__THE TASK__: Would you please repeat the data that follows, exactly as it reads?

Stored data:
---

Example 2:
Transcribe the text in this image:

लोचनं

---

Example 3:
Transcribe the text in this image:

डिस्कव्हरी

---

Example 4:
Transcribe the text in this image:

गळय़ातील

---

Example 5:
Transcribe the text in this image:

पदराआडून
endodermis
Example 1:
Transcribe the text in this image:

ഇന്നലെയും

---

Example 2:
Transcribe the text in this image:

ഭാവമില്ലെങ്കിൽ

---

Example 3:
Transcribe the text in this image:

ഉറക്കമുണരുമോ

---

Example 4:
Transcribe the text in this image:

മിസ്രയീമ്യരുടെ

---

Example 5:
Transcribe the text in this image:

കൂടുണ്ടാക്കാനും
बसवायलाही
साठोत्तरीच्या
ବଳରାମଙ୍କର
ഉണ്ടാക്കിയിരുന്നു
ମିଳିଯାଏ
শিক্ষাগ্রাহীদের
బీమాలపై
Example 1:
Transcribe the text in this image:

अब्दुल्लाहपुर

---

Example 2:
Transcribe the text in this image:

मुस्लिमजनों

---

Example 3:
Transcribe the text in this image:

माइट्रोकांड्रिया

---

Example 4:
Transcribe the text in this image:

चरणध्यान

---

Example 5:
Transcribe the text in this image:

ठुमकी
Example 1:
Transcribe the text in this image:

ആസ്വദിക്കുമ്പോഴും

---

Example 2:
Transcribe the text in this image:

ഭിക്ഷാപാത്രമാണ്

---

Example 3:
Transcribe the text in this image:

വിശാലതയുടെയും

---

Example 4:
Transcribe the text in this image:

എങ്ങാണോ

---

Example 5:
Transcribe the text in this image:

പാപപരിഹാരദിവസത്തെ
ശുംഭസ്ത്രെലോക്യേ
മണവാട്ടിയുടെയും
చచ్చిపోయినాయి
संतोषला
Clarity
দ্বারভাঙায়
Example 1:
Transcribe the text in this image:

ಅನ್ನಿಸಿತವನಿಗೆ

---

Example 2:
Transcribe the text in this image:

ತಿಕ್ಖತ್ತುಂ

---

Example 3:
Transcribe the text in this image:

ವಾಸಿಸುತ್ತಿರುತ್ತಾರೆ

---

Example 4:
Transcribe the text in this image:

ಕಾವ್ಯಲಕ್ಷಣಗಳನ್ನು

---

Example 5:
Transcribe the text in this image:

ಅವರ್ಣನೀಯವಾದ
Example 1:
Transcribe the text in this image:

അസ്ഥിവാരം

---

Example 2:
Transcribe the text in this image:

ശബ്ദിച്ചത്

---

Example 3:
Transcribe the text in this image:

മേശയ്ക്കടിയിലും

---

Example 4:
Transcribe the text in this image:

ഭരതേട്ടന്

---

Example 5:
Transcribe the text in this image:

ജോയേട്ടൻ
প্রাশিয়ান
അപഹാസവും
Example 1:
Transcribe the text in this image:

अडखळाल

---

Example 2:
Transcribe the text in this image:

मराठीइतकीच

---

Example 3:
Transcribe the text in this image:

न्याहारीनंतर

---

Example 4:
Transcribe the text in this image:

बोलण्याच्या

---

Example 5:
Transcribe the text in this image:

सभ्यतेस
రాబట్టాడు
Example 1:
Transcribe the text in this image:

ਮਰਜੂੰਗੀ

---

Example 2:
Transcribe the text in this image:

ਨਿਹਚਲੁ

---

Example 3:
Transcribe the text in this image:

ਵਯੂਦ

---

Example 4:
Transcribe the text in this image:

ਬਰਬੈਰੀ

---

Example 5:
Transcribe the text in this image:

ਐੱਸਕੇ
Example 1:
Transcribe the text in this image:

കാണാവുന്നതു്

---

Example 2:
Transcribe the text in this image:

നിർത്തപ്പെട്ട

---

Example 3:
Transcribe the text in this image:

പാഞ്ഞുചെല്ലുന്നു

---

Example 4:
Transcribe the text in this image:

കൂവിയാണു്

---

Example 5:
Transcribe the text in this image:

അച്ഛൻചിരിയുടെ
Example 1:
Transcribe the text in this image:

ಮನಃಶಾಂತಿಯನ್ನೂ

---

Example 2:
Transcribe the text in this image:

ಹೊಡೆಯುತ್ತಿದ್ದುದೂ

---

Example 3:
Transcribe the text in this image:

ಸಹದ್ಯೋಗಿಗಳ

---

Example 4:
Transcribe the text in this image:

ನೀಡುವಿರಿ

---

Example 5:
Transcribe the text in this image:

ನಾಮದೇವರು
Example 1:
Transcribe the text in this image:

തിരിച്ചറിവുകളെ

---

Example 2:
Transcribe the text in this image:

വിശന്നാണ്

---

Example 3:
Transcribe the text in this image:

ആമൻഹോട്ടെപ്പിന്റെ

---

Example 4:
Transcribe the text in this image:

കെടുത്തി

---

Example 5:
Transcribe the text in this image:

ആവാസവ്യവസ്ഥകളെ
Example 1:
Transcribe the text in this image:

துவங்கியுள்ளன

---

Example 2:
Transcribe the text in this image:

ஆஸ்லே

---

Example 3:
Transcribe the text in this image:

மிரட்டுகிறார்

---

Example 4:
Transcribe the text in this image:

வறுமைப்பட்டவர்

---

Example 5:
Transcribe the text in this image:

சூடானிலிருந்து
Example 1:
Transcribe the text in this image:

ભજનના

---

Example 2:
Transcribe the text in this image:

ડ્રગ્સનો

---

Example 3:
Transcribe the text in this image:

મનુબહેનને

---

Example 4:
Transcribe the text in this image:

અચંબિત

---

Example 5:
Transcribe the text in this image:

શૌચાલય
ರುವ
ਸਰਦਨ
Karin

__YOUR SOLUTION__:
---

Example 2:
Transcribe the text in this image:

लोचनं

---

Example 3:
Transcribe the text in this image:

डिस्कव्हरी

---

Example 4:
Transcribe the text in this image:

गळय़ातील

---

Example 5:
Transcribe the text in this image:

पदराआडून
endodermis
Example 1:
Transcribe the text in this image:

ഇന്നലെയും

---

Example 2:
Transcribe the text in this image:

ഭാവമില്ലെങ്കിൽ

---

Example 3:
Transcribe the text in this image:

ഉറക്കമുണരുമോ

---

Example 4:
Transcribe the text in this image:

മിസ്രയീമ്യരുടെ

---

Example 5:
Transcribe the text in this image:

കൂടുണ്ടാക്കാനും
बसवायलाही
साठोत्तरीच्या
ବଳରାମଙ୍କର
ഉണ്ടാക്കിയിരുന്നു
ମିଳିଯାଏ
শিক্ষাগ্রাহীদের
బీమాలపై
Example 1:
Transcribe the text in this image:

अब्दुल्लाहपुर

---

Example 2:
Transcribe the text in this image:

मुस्लिमजनों

---

Example 3:
Transcribe the text in this image:

माइट्रोकांड्रिया

---

Example 4:
Transcribe the text in this image:

चरणध्यान

---

Example 5:
Transcribe the text in this image:

ठुमकी
Example 1:
Transcribe the text in this image:

ആസ്വദിക്കുമ്പോഴും

---

Example 2:
Transcribe the text in this image:

ഭിക്ഷാപാത്രമാണ്

---

Example 3:
Transcribe the text in this image:

വിശാലതയുടെയും

---

Example 4:
Transcribe the text in this image:

എങ്ങാണോ

---

Example 5:
Transcribe the text in this image:

പാപപരിഹാരദിവസത്തെ
ശുംഭസ്ത്രെലോക്യേ
മണവാട്ടിയുടെയും
చచ్చిపోయినాయి
संतोषला
Clarity
দ্বারভাঙায়
Example 1:
Transcribe the text in this image:

ಅನ್ನಿಸಿತವನಿಗೆ

---

Example 2:
Transcribe the text in this image:

ತಿಕ್ಖತ್ತುಂ

---

Example 3:
Transcribe the text in this image:

ವಾಸಿಸುತ್ತಿರುತ್ತಾರೆ

---

Example 4:
Transcribe the text in this image:

ಕಾವ್ಯಲಕ್ಷಣಗಳನ್ನು

---

Example 5:
Transcribe the text in this image:

ಅವರ್ಣನೀಯವಾದ
Example 1:
Transcribe the text in this image:

അസ്ഥിവാരം

---

Example 2:
Transcribe the text in this image:

ശബ്ദിച്ചത്

---

Example 3:
Transcribe the text in this image:

മേശയ്ക്കടിയിലും

---

Example 4:
Transcribe the text in this image:

ഭരതേട്ടന്

---

Example 5:
Transcribe the text in this image:

ജോയേട്ടൻ
প্রাশিয়ান
അപഹാസവും
Example 1:
Transcribe the text in this image:

अडखळाल

---

Example 2:
Transcribe the text in this image:

मराठीइतकीच

---

Example 3:
Transcribe the text in this image:

न्याहारीनंतर

---

Example 4:
Transcribe the text in this image:

बोलण्याच्या

---

Example 5:
Transcribe the text in this image:

सभ्यतेस
రాబట్టాడు
Example 1:
Transcribe the text in this image:

ਮਰਜੂੰਗੀ

---

Example 2:
Transcribe the text in this image:

ਨਿਹਚਲੁ

---

Example 3:
Transcribe the text in this image:

ਵਯੂਦ

---

Example 4:
Transcribe the text in this image:

ਬਰਬੈਰੀ

---

Example 5:
Transcribe the text in this image:

ਐੱਸਕੇ
Example 1:
Transcribe the text in this image:

കാണാവുന്നതു്

---

Example 2:
Transcribe the text in this image:

നിർത്തപ്പെട്ട

---

Example 3:
Transcribe the text in this image:

പാഞ്ഞുചെല്ലുന്നു

---

Example 4:
Transcribe the text in this image:

കൂവിയാണു്

---

Example 5:
Transcribe the text in this image:

അച്ഛൻചിരിയുടെ
Example 1:
Transcribe the text in this image:

ಮನಃಶಾಂತಿಯನ್ನೂ

---

Example 2:
Transcribe the text in this image:

ಹೊಡೆಯುತ್ತಿದ್ದುದೂ

---

Example 3:
Transcribe the text in this image:

ಸಹದ್ಯೋಗಿಗಳ

---

Example 4:
Transcribe the text in this image:

ನೀಡುವಿರಿ

---

Example 5:
Transcribe the text in this image:

ನಾಮದೇವರು
Example 1:
Transcribe the text in this image:

തിരിച്ചറിവുകളെ

---

Example 2:
Transcribe the text in this image:

വിശന്നാണ്

---

Example 3:
Transcribe the text in this image:

ആമൻഹോട്ടെപ്പിന്റെ

---

Example 4:
Transcribe the text in this image:

കെടുത്തി

---

Example 5:
Transcribe the text in this image:

ആവാസവ്യവസ്ഥകളെ
Example 1:
Transcribe the text in this image:

துவங்கியுள்ளன

---

Example 2:
Transcribe the text in this image:

ஆஸ்லே

---

Example 3:
Transcribe the text in this image:

மிரட்டுகிறார்

---

Example 4:
Transcribe the text in this image:

வறுமைப்பட்டவர்

---

Example 5:
Transcribe the text in this image:

சூடானிலிருந்து
Example 1:
Transcribe the text in this image:

ભજનના

---

Example 2:
Transcribe the text in this image:

ડ્રગ્સનો

---

Example 3:
Transcribe the text in this image:

મનુબહેનને

---

Example 4:
Transcribe the text in this image:

અચંબિત

---

Example 5:
Transcribe the text in this image:

શૌચાલય
ರುವ
ਸਰਦਨ
Karin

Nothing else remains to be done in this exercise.